Worse still, Iraq is notoriously corrupt — it ranks 171 out of 177 in Transparency International's Corruption Perception Index 2013 — and Abdul said that security forces often turn a blind eye to dealers or are even actively involved. He said that he was able to get away with his colossal addiction because his uncle is a high-ranking police officer and got him out of trouble. Even worse, he said dealers in Baghdad are protected by the police in exchange for a cut of the profits.
He adds that the links between the authorities and drug rings are so strong, that in the run up to April's parliamentary elections, one of the city's biggest dealers said that he would give a quarter gram of heroin to anyone who would swear on the Quran three times to vote for incumbent Prime Minister Nouri al-Maliki. Hundreds, he added, took the dealer up on the offer.

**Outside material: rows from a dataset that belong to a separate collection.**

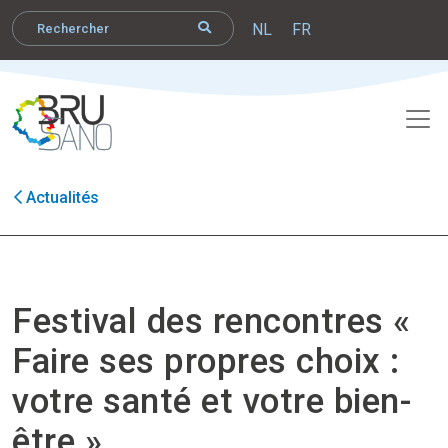
NL
FR
Actualités
Festival des rencontres «
Faire ses propres choix :
votre santé et votre bien-
être ».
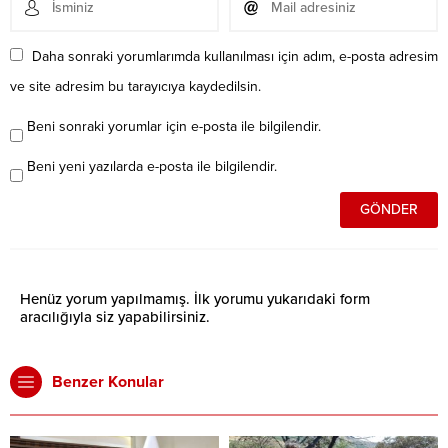
Daha sonraki yorumlarımda kullanılması için adım, e-posta adresim
ve site adresim bu tarayıcıya kaydedilsin.
Beni sonraki yorumlar için e-posta ile bilgilendir.
Beni yeni yazılarda e-posta ile bilgilendir.
Henüz yorum yapılmamış. İlk yorumu yukarıdaki form
aracılığıyla siz yapabilirsiniz.
Benzer Konular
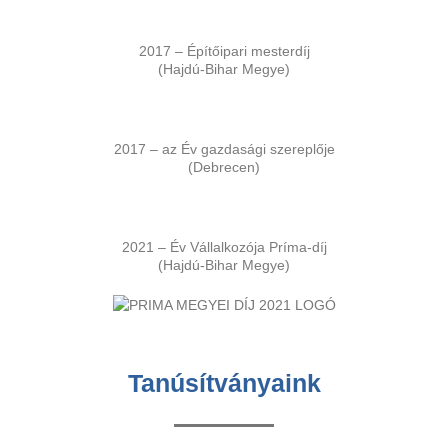
2017 – Építőipari mesterdíj
(Hajdú-Bihar Megye)
2017 – az Év gazdasági szereplője
(Debrecen)
2021 – Év Vállalkozója Príma-díj
(Hajdú-Bihar Megye)
Tanúsítványaink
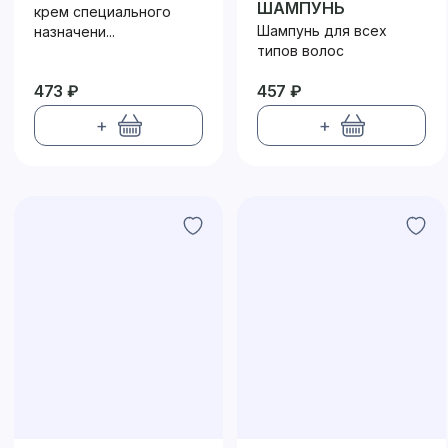
ШАМПУНЬ
крем специального
Шампунь для всех
назначени...
типов волос
473 ₽
457 ₽
+
+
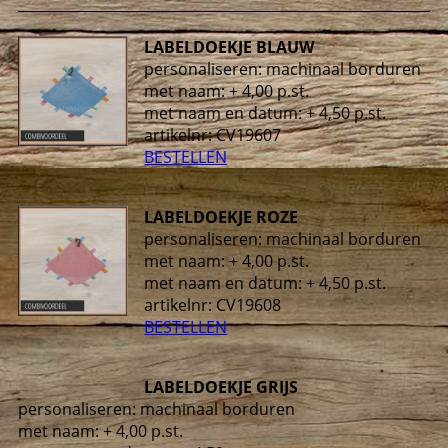
LABELDOEKJE BLAUW
personaliseren: machinaal borduren
met naam: + 4,00 p.st.
met naam en datum: + 4,50 p.st.
artikelnr: CV19607
BESTELLEN
LABELDOEKJE ROZE
personaliseren: machinaal borduren
met naam: + 4,00 p.st.
met naam en datum: + 4,50 p.st.
artikelnr: CV19608
BESTELLEN
LABELDOEKJE GRIJS
personaliseren: machinaal borduren
met naam: + 4,00 p.st.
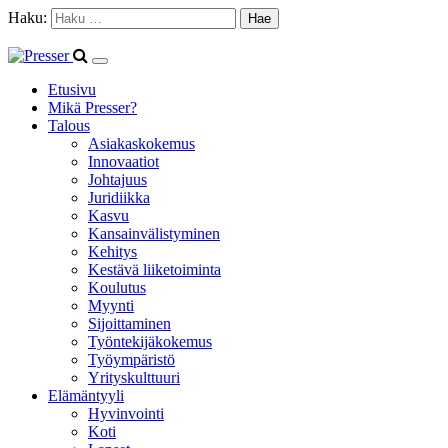
Haku:
Etusivu
Mikä Presser?
Talous
Asiakaskokemus
Innovaatiot
Johtajuus
Juridiikka
Kasvu
Kansainvälistyminen
Kehitys
Kestävä liiketoiminta
Koulutus
Myynti
Sijoittaminen
Työntekijäkokemus
Työympäristö
Yrityskulttuuri
Elämäntyyli
Hyvinvointi
Koti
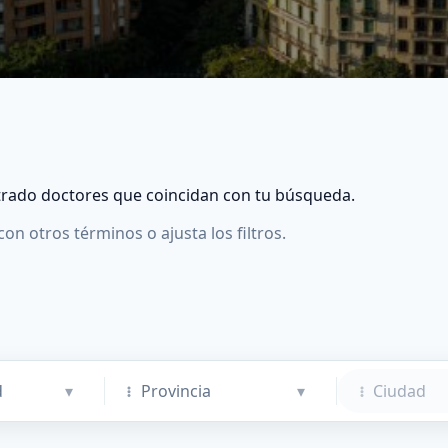
rado doctores que coincidan con tu búsqueda.
con otros términos o ajusta los filtros.
d
▾
Provincia
▾
Ciudad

"This addiction is destroying us day by day.”
The authorities are aware of the issue, a foreign official working regularly with the Ministry of Healthy told VICE News.
"There is no information on the size of the problem [corruption], but officials are aware of it and are not shy in discussing it in a professional context," the official said, speaking on the condition of anonymity. "They have indicated that in some slum areas there are particular problems related to corruption [and drug dealing]."
Abdul said he thinks the only chance of meaningful change, however, is a new administration that will de-politicize the security forces and tackle the endemic corruption. In the meantime, he hopes that more facilities like the one he is being treated at are launched.
"I hope they can help the rest of the youth," he says. "Because this addiction is destroying us day by day.”
*Name has been changed to preserve his anonymity.